With the Thea Foundation practicum team, what are you most looking forward to? What have you done thus far for the project?
In complete honesty, I didn’t know anything about Thea until they said, “You’re working with Thea.” Anyway, I’m super excited to be on the program. What we’re doing is tracking down the scholarship winners from the last 10 years to find out what degree they got, how long it took them to finish school, and if they changed majors – very college-specific information. The reason we’re doing this is because prior to this project, the scholarship recipients have not been tracked in any kind of database.
Once we collect the information, we’re going to deliver that to the Thea Foundation owner and founder, Paul Leopoulos. He is going to use that information to create a binder to make the arts education world more aware, especially here in Arkansas.
We have talked about some of the things he’d like to do later on – finding out how the Thea Foundation may have helped them otherwise professionally or socially. But right now, we are focusing on scholarship recipients and their progress in college.
What do you see yourself doing for your International Public Service Project?
I’ve put in some applications for some opportunities I’ve found out about through the Clinton School, but as far as what I want to do for my IPSP, I have no idea. There’s this constant thing in the back of my head that says it has to be health related because of the concurrent credit program, which is not a terrible thing, but otherwise I’ll have to do two IPSP projects – one for the Clinton School and one for UAMS. If I get to go somewhere else for another three months, that’s not the worst thing that could ever happen.

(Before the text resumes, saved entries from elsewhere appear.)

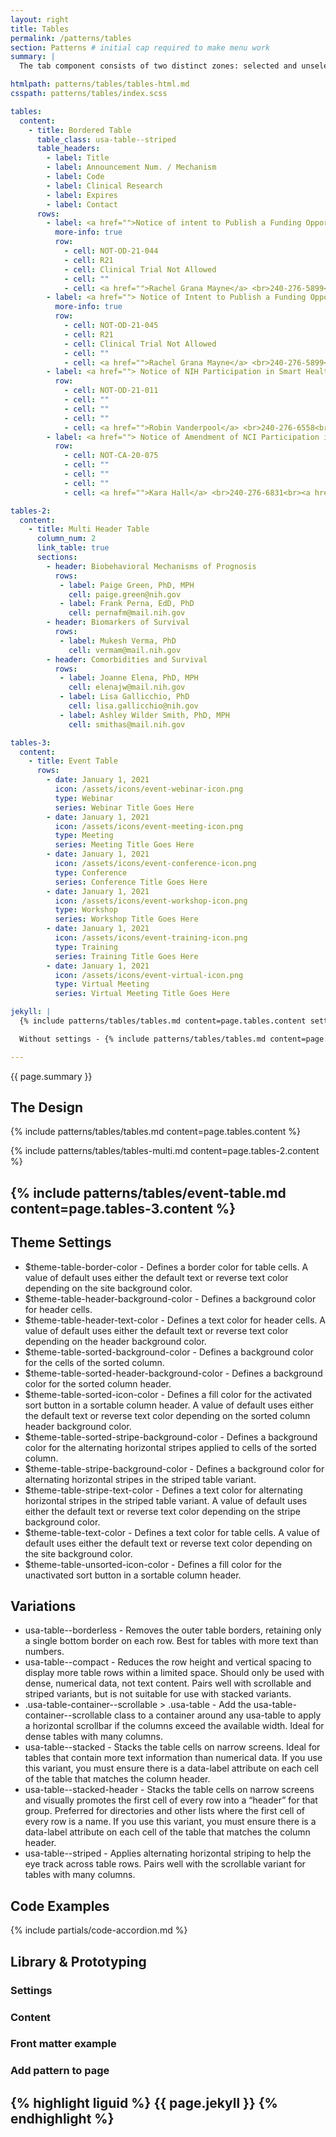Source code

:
 ```yaml
---
layout: right
title: Tables
permalink: /patterns/tables
section: Patterns # initial cap required to make menu work
summary: |
  The tab component consists of two distinct zones: selected and unselected. There are always at least two tabs and one is selected by default. Tabs are used to make it easy to explore and switch between different views.

htmlpath: patterns/tables/tables-html.md
csspath: patterns/tables/index.scss

tables:
  content:
    - title: Bordered Table
      table_class: usa-table--striped
      table_headers:
        - label: Title
        - label: Announcement Num. / Mechanism
        - label: Code
        - label: Clinical Research
        - label: Expires
        - label: Contact
      rows:
        - label: <a href="">Notice of intent to Publish a Funding Opportunity Announcement for Maximizing the Scientific Value of Existing Biospecimen Collections</a>
          more-info: true
          row:
            - cell: NOT-OD-21-044
            - cell: R21
            - cell: Clinical Trial Not Allowed
            - cell: ""
            - cell: <a href="">Rachel Grana Mayne</a> <br>240-276-5899<br><a href="">rachel.mayne@nih.gov</a>
        - label: <a href=""> Notice of Intent to Publish a Funding Opportunity Announcement for Secondary Analyses of Existing Datasets of Tobacco Use and Health </a>
          more-info: true
          row:
            - cell: NOT-OD-21-045
            - cell: R21
            - cell: Clinical Trial Not Allowed
            - cell: ""
            - cell: <a href="">Rachel Grana Mayne</a> <br>240-276-5899<br><a href="">rachel.mayne@nih.gov</a>
        - label: <a href=""> Notice of NIH Participation in Smart Health and Biomedical Research in the Era of Artificial Intelligence and Advanced Data Science </a>
          row:
            - cell: NOT-OD-21-011
            - cell: ""
            - cell: ""
            - cell: ""
            - cell: <a href="">Robin Vanderpool</a> <br>240-276-6558<br><a href="">robin.vanderpool@nih.gov</a>
        - label: <a href=""> Notice of Amendment of NCI Participation in PAR-20-164, Mechanisms and Consequences of Sleep Disparities in the U.S.</a>
          row:
            - cell: NOT-CA-20-075
            - cell: ""
            - cell: ""
            - cell: ""
            - cell: <a href="">Kara Hall</a> <br>240-276-6831<br><a href="">hallka@mail.nih.gov</a><br><br><a href="">Todd Horowitz</a> <br>240-276-6963<br><a href="">horowitzts@mail.nih.gov</a>

tables-2:
  content:
    - title: Multi Header Table
      column_num: 2
      link_table: true
      sections:
        - header: Biobehavioral Mechanisms of Prognosis
          rows:
           - label: Paige Green, PhD, MPH
             cell: paige.green@nih.gov
           - label: Frank Perna, EdD, PhD
             cell: pernafm@mail.nih.gov
        - header: Biomarkers of Survival
          rows:
           - label: Mukesh Verma, PhD
             cell: vermam@mail.nih.gov
        - header: Comorbidities and Survival
          rows:
           - label: Joanne Elena, PhD, MPH
             cell: elenajw@mail.nih.gov
           - label: Lisa Gallicchio, PhD
             cell: lisa.gallicchio@nih.gov
           - label: Ashley Wilder Smith, PhD, MPH
             cell: smithas@mail.nih.gov

tables-3:
  content:
    - title: Event Table
      rows:
        - date: January 1, 2021
          icon: /assets/icons/event-webinar-icon.png
          type: Webinar
          series: Webinar Title Goes Here
        - date: January 1, 2021
          icon: /assets/icons/event-meeting-icon.png
          type: Meeting
          series: Meeting Title Goes Here
        - date: January 1, 2021
          icon: /assets/icons/event-conference-icon.png
          type: Conference
          series: Conference Title Goes Here
        - date: January 1, 2021
          icon: /assets/icons/event-workshop-icon.png
          type: Workshop
          series: Workshop Title Goes Here
        - date: January 1, 2021
          icon: /assets/icons/event-training-icon.png
          type: Training
          series: Training Title Goes Here
        - date: January 1, 2021
          icon: /assets/icons/event-virtual-icon.png
          type: Virtual Meeting
          series: Virtual Meeting Title Goes Here

jekyll: |
  {% include patterns/tables/tables.md content=page.tables.content settings=page.tables.settings %}

  Without settings - {% include patterns/tables/tables.md content=page.tables.content %}

---
```


{{ page.summary }}

## The Design
{% include patterns/tables/tables.md content=page.tables.content %}

{% include patterns/tables/tables-multi.md content=page.tables-2.content %}

{% include patterns/tables/event-table.md content=page.tables-3.content %}
---

## Theme Settings
- $theme-table-border-color - Defines a border color for table cells. A value of default uses either the default text or reverse text color depending on the site background color.
- $theme-table-header-background-color - Defines a background color for header cells.
- $theme-table-header-text-color - Defines a text color for header cells. A value of default uses either the default text or reverse text color depending on the header background color.
- $theme-table-sorted-background-color - Defines a background color for the cells of the sorted column.
- $theme-table-sorted-header-background-color - Defines a background color for the sorted column header.
- $theme-table-sorted-icon-color - Defines a fill color for the activated sort button in a sortable column header. A value of default uses either the default text or reverse text color depending on the sorted column header background color.
- $theme-table-sorted-stripe-background-color - Defines a background color for the alternating horizontal stripes applied to cells of the sorted column.
- $theme-table-stripe-background-color - Defines a background color for alternating horizontal stripes in the striped table variant.
- $theme-table-stripe-text-color - Defines a text color for alternating horizontal stripes in the striped table variant. A value of default uses either the default text or reverse text color depending on the stripe background color.
- $theme-table-text-color - Defines a text color for table cells. A value of default uses either the default text or reverse text color depending on the site background color.
- $theme-table-unsorted-icon-color - Defines a fill color for the unactivated sort button in a sortable column header.

## Variations
- usa-table--borderless - Removes the outer table borders, retaining only a single bottom border on each row. Best for tables with more text than numbers.
- usa-table--compact - Reduces the row height and vertical spacing to display more table rows within a limited space. Should only be used with dense, numerical data, not text content. Pairs well with scrollable and striped variants, but is not suitable for use with stacked variants.
- .usa-table-container--scrollable > .usa-table - Add the usa-table-container--scrollable class to a container around any usa-table to apply a horizontal scrollbar if the columns exceed the available width. Ideal for dense tables with many columns.
- usa-table--stacked - Stacks the table cells on narrow screens. Ideal for tables that contain more text information than numerical data. If you use this variant, you must ensure there is a data-label attribute on each cell of the table that matches the column header.
- usa-table--stacked-header - Stacks the table cells on narrow screens and visually promotes the first cell of every row into a “header” for that group. Preferred for directories and other lists where the first cell of every row is a name. If you use this variant, you must ensure there is a data-label attribute on each cell of the table that matches the column header.
- usa-table--striped - Applies alternating horizontal striping to help the eye track across table rows. Pairs well with the scrollable variant for tables with many columns.

## Code Examples
{% include partials/code-accordion.md %}

## Library & Prototyping


### Settings


### Content


### Front matter example


### Add pattern to page
{% highlight liguid %}
  {{ page.jekyll }}
{% endhighlight %}
---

Does the fact that you have traveled internationally shape at all where you want to go?
If anything, it gives me personally more issues. I’ve traveled before with the government, mostly, if not entirely. So there’s the chance that if I could do it all over again, without the constraints of having a curfew or having some kind of organization telling you that you have to be at this place at this time, maybe I’d like to do that again and explore out on my own. But at the same time, I’ve already been there, why would I want to go back when I could go somewhere completely new and different?

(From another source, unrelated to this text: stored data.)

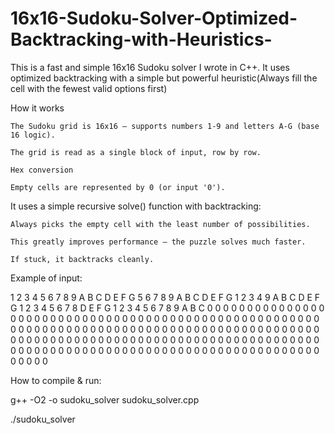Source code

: # 16x16-Sudoku-Solver-Optimized-Backtracking-with-Heuristics-
This is a fast and simple 16x16 Sudoku solver I wrote in C++. It uses optimized backtracking with a simple but powerful heuristic(Always fill the cell with the fewest valid options first)

How it works

    The Sudoku grid is 16x16 — supports numbers 1-9 and letters A-G (base 16 logic).

    The grid is read as a single block of input, row by row.

    Hex conversion

    Empty cells are represented by 0 (or input '0').
    
    
It uses a simple recursive solve() function with backtracking:

    Always picks the empty cell with the least number of possibilities.

    This greatly improves performance — the puzzle solves much faster.

    If stuck, it backtracks cleanly.

Example of input:

  1 2 3 4 5 6 7 8 9 A B C D E F G
  5 6 7 8 9 A B C D E F G 1 2 3 4
  9 A B C D E F G 1 2 3 4 5 6 7 8
  D E F G 1 2 3 4 5 6 7 8 9 A B C
  0 0 0 0 0 0 0 0 0 0 0 0 0 0 0 0
  0 0 0 0 0 0 0 0 0 0 0 0 0 0 0 0
  0 0 0 0 0 0 0 0 0 0 0 0 0 0 0 0
  0 0 0 0 0 0 0 0 0 0 0 0 0 0 0 0
  0 0 0 0 0 0 0 0 0 0 0 0 0 0 0 0
  0 0 0 0 0 0 0 0 0 0 0 0 0 0 0 0
  0 0 0 0 0 0 0 0 0 0 0 0 0 0 0 0
  0 0 0 0 0 0 0 0 0 0 0 0 0 0 0 0
  0 0 0 0 0 0 0 0 0 0 0 0 0 0 0 0
  0 0 0 0 0 0 0 0 0 0 0 0 0 0 0 0
  0 0 0 0 0 0 0 0 0 0 0 0 0 0 0 0

    

How to compile & run:

  g++ -O2 -o sudoku_solver sudoku_solver.cpp
  
  ./sudoku_solver  

    
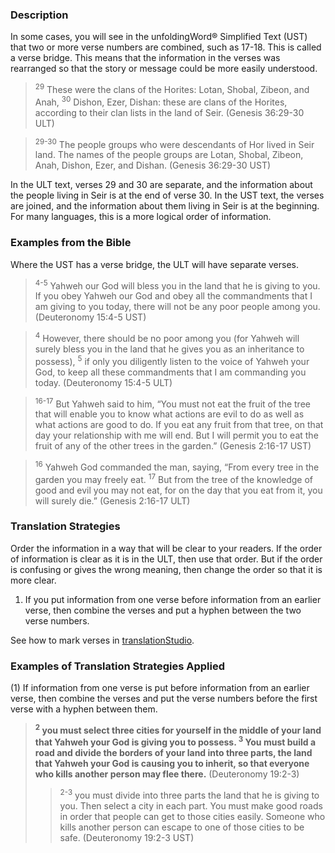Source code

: 

### Description

In some cases, you will see in the unfoldingWord® Simplified Text (UST) that two or more verse numbers are combined, such as 17-18. This is called a verse bridge. This means that the information in the verses was rearranged so that the story or message could be more easily understood.

> <sup> 29</sup> These were the clans of the Horites: Lotan, Shobal, Zibeon, and Anah, <sup> 30</sup> Dishon, Ezer, Dishan: these are clans of the Horites, according to their clan lists in the land of Seir.  (Genesis 36:29-30 ULT)
  
> <sup> 29-30</sup> The people groups who were descendants of Hor lived in Seir land. The names of the people groups are Lotan, Shobal, Zibeon, Anah, Dishon, Ezer, and Dishan.  (Genesis 36:29-30 UST) 

In the ULT text, verses 29 and 30 are separate, and the information about the people living in Seir is at the end of verse 30. In the UST text, the verses are joined, and the information about them living in Seir is at the beginning. For many languages, this is a more logical order of information.

### Examples from the Bible

Where the UST has a verse bridge, the ULT will have separate verses.


> <sup> 4-5</sup> Yahweh our God will bless you in the land that he is giving to you. If you obey Yahweh our God and obey all the commandments that I am giving to you today, there will not be any poor people among you. (Deuteronomy 15:4-5 UST)
  
> <sup> 4</sup> However, there should be no poor among you (for Yahweh will surely bless you in the land that he gives you as an inheritance to possess), <sup> 5</sup> if only you diligently listen to the voice of Yahweh your God, to keep all these commandments that I am commanding you today.  (Deuteronomy 15:4-5 ULT)
 

> <sup> 16-17</sup> But Yahweh said to him, “You must not eat the fruit of the tree that will enable you to know what actions are evil to do as well as what actions are good to do. If you eat any fruit from that tree, on that day your relationship with me will end. But I will permit you to eat the fruit of any of the other trees in the garden.” (Genesis 2:16-17 UST)
  
> <sup> 16</sup> Yahweh God commanded the man, saying, “From every tree in the garden you may freely eat. <sup> 17</sup> But from the tree of the knowledge of good and evil you may not eat, for on the day that you eat from it, you will surely die.” (Genesis 2:16-17 ULT)

### Translation Strategies

Order the information in a way that will be clear to your readers. If the order of information is clear as it is in the ULT, then use that order. But if the order is confusing or gives the wrong meaning, then change the order so that it is more clear.

1. If you put information from one verse before information from an earlier verse, then combine the verses and put a hyphen between the two verse numbers.


See how to mark verses in [translationStudio](http://help.door43.org/en/knowledgebase/13-translationstudio-android/docs/24-marking-verses-in-translationstudio).

### Examples of Translation Strategies Applied

(1) If information from one verse is put before information from an earlier verse, then combine the verses and put the verse numbers before the first verse with a hyphen between them.

> **<sup> 2</sup> you must select three cities for yourself in the middle of your land that Yahweh your God is giving you to possess. <sup> 3</sup> You must build a road and divide the borders of your land into three parts, the land that Yahweh your God is causing you to inherit, so that everyone who kills another person may flee there.** (Deuteronomy 19:2-3)  
>> <sup> 2-3</sup> you must divide into three parts the land that he is giving to you. Then select a city in each part. You must make good roads in order that people can get to those cities easily. Someone who kills another person can escape to one of those cities to be safe. (Deuteronomy 19:2-3 UST)



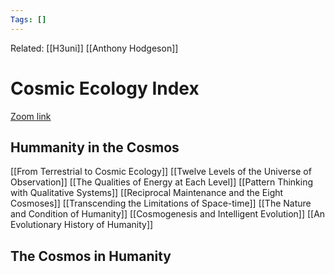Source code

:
 ```yaml
---
Tags: []
---
```

Related: [[H3uni]] [[Anthony Hodgeson]]
# Cosmic Ecology Index
[Zoom link](https://www.eventbrite.com/x/161470965003/?keep_tld=1)

## Hummanity in the Cosmos
[[From Terrestrial to Cosmic Ecology]]
[[Twelve Levels of the Universe of Observation]]
[[The Qualities of Energy at Each Level]]
[[Pattern Thinking with Qualitative Systems]]
[[Reciprocal Maintenance and the Eight Cosmoses]]
[[Transcending the Limitations of Space-time]]
[[The Nature and Condition of Humanity]]
[[Cosmogenesis and Intelligent Evolution]]
[[An Evolutionary History of Humanity]]

## The Cosmos in Humanity
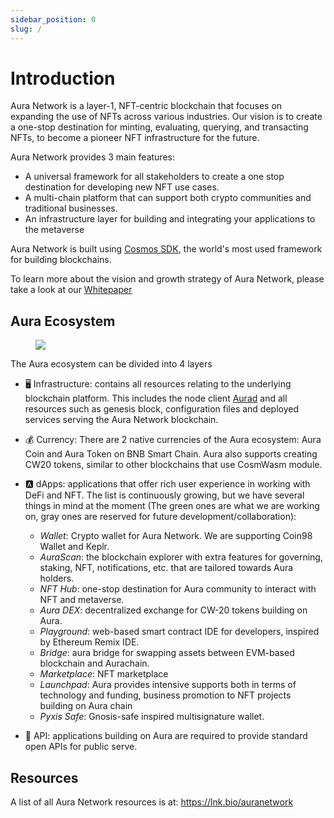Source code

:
 ```yaml
---
sidebar_position: 0
slug: /
---
```


# Introduction
Aura Network is a layer-1, NFT-centric blockchain that focuses on expanding the use of NFTs across various industries. Our vision is to create a one-stop destination for minting, evaluating, querying, and transacting NFTs, to become a pioneer NFT infrastructure for the future.

Aura Network provides 3 main features:

- A universal framework for all stakeholders to create a one stop destination for developing new NFT use cases.
- A multi-chain platform that can support both crypto communities and traditional businesses.
- An infrastructure layer for building and integrating your applications to the metaverse

Aura Network is built using [Cosmos SDK](https://v1.cosmos.network/sdk), the world's most used framework for building blockchains.

To learn more about the vision and growth strategy of Aura Network, please take a look at our [Whitepaper](https://github.com/aura-nw/whitepaper/blob/main/release/Aura_Network___whitepaper.pdf)

## Aura Ecosystem
<figure>
  <img src="/img/graphic/auraeco.png"/>
</figure>

The Aura ecosystem can be divided into 4 layers

- 🖥 Infrastructure: contains all resources relating to the underlying blockchain platform. This includes the node client [Aurad](https://github.com/aura-nw/aura) and all resources such as genesis block, configuration files and deployed services serving the Aura Network blockchain.
- 💰 Currency: There are 2 native currencies of the Aura ecosystem: Aura Coin and Aura Token on BNB Smart Chain. Aura also supports creating CW20 tokens, similar to other blockchains that use CosmWasm module.
- 🅰 dApps: applications that offer rich user experience in working with DeFi and NFT. The list is continuously growing, but we have several things in mind at the moment (The green ones are what we are working on, gray ones are reserved for future development/collaboration):
    - *Wallet*: Crypto wallet for Aura Network. We are supporting Coin98 Wallet and Keplr.
    - *AuraScan*: the blockchain explorer with extra features for governing, staking, NFT, notifications, etc. that are tailored towards Aura holders. 
    - *NFT Hub*: one-stop destination for Aura community to interact with NFT and metaverse.
    - *Aura DEX*: decentralized exchange for CW-20 tokens building on Aura.
    - *Playground*: web-based smart contract IDE for developers, inspired by Ethereum Remix IDE.
    - *Bridge*: aura bridge for swapping assets between EVM-based blockchain and Aurachain.
    - *Marketplace*: NFT marketplace
    - *Launchpad*: Aura provides intensive supports both in terms of technology and funding, business promotion to NFT projects building on Aura chain
    - *Pyxis Safe*: Gnosis-safe inspired multisignature wallet.

- 📑 API: applications building on Aura are required to provide standard open APIs for public serve.

## Resources

A list of all Aura Network resources is at: https://lnk.bio/auranetwork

I didn’t specify this at the beginning of the interview, but my job in the Marine Corps was a chemical, biological, radiological, nuclear defense specialist. The meat and potatoes of that is weapons of mass destruction and how to protect yourself against them. It goes into a whole lot of nuclear weapons proliferation, weapons of mass destruction proliferation. I would definitely be interested in doing something as far as policy on that. One of my best memories from the Marine Corps is walking around in those capsulated moon suits looking for chemical weapons and decontaminated stuff. I enjoy doing stuff on the hazardous materials technician level. I’d like to do something with that, or maybe do something that’s more public health related, like epidemiology, which is what I’m focusing on at UAMS.

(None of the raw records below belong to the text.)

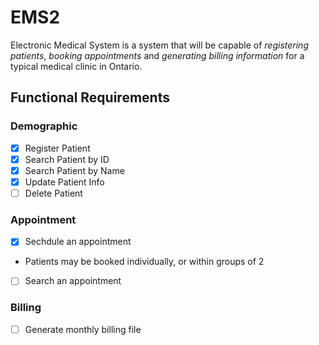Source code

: # EMS2
Electronic Medical System is a system that will be capable of *registering patients*, *booking appointments* and *generating billing information* for a typical medical clinic in Ontario.


## Functional Requirements
### Demographic
 * [x] Register Patient
 * [x] Search Patient by ID
 * [x] Search Patient by Name
 * [x] Update Patient Info
 * [ ] Delete Patient

### Appointment
 * [x] Sechdule an appointment
 - Patients may be booked individually, or within groups of 2 
 * [ ] Search an appointment

### Billing
  * [ ] Generate monthly billing file
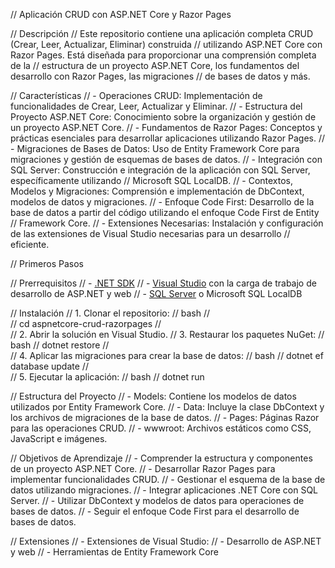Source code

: //  Aplicación CRUD con ASP.NET Core y Razor Pages

//  Descripción
// Este repositorio contiene una aplicación completa CRUD (Crear, Leer, Actualizar, Eliminar) construida 
// utilizando ASP.NET Core con Razor Pages. Está diseñada para proporcionar una comprensión completa de la 
// estructura de un proyecto ASP.NET Core, los fundamentos del desarrollo con Razor Pages, las migraciones 
// de bases de datos y más.

//  Características
// - Operaciones CRUD: Implementación de funcionalidades de Crear, Leer, Actualizar y Eliminar.
// - Estructura del Proyecto ASP.NET Core: Conocimiento sobre la organización y gestión de un proyecto ASP.NET Core.
// - Fundamentos de Razor Pages: Conceptos y prácticas esenciales para desarrollar aplicaciones utilizando Razor Pages.
// - Migraciones de Bases de Datos: Uso de Entity Framework Core para migraciones y gestión de esquemas de bases de datos.
// - Integración con SQL Server: Construcción e integración de la aplicación con SQL Server, específicamente utilizando 
//   Microsoft SQL LocalDB.
// - Contextos, Modelos y Migraciones: Comprensión e implementación de DbContext, modelos de datos y migraciones.
// - Enfoque Code First: Desarrollo de la base de datos a partir del código utilizando el enfoque Code First de Entity 
//   Framework Core.
// - Extensiones Necesarias: Instalación y configuración de las extensiones de Visual Studio necesarias para un desarrollo 
//   eficiente.

//  Primeros Pasos

//  Prerrequisitos
// - [.NET SDK](https://dotnet.microsoft.com/download)
// - [Visual Studio](https://visualstudio.microsoft.com/) con la carga de trabajo de desarrollo de ASP.NET y web
// - [SQL Server](https://www.microsoft.com/es-es/sql-server/sql-server-downloads) o Microsoft SQL LocalDB

//  Instalación
// 1. Clonar el repositorio:
//    bash
//  
//    cd aspnetcore-crud-razorpages
//    
// 2. Abrir la solución en Visual Studio.
// 3. Restaurar los paquetes NuGet:
//    bash
//    dotnet restore
//    
// 4. Aplicar las migraciones para crear la base de datos:
//    bash
//    dotnet ef database update
//    
// 5. Ejecutar la aplicación:
//    bash
//    dotnet run

//  Estructura del Proyecto
// - Models: Contiene los modelos de datos utilizados por Entity Framework Core.
// - Data: Incluye la clase DbContext y los archivos de migraciones de la base de datos.
// - Pages: Páginas Razor para las operaciones CRUD.
// - wwwroot: Archivos estáticos como CSS, JavaScript e imágenes.

//  Objetivos de Aprendizaje
// - Comprender la estructura y componentes de un proyecto ASP.NET Core.
// - Desarrollar Razor Pages para implementar funcionalidades CRUD.
// - Gestionar el esquema de la base de datos utilizando migraciones.
// - Integrar aplicaciones .NET Core con SQL Server.
// - Utilizar DbContext y modelos de datos para operaciones de bases de datos.
// - Seguir el enfoque Code First para el desarrollo de bases de datos.

//  Extensiones
// - Extensiones de Visual Studio:
//   - Desarrollo de ASP.NET y web
//   - Herramientas de Entity Framework Core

You listed A Message to Garcia as your favorite book. What is it about? Why is it your favorite?
It’s written during the Spanish American War, and the idea is that this guy is told to deliver this message to Garcia. He just goes and does it. It’s a book I read when I was in the Marines, and the idea is just immediate obedience to orders and to just get it done. The culture shock of getting out of the military and coming back is when you ask someone to go do something, you’re going to have to answer five or six questions of why you need them do to it. Just go do it. It will be done and we can move on from there. That’s how progress is developed, I think.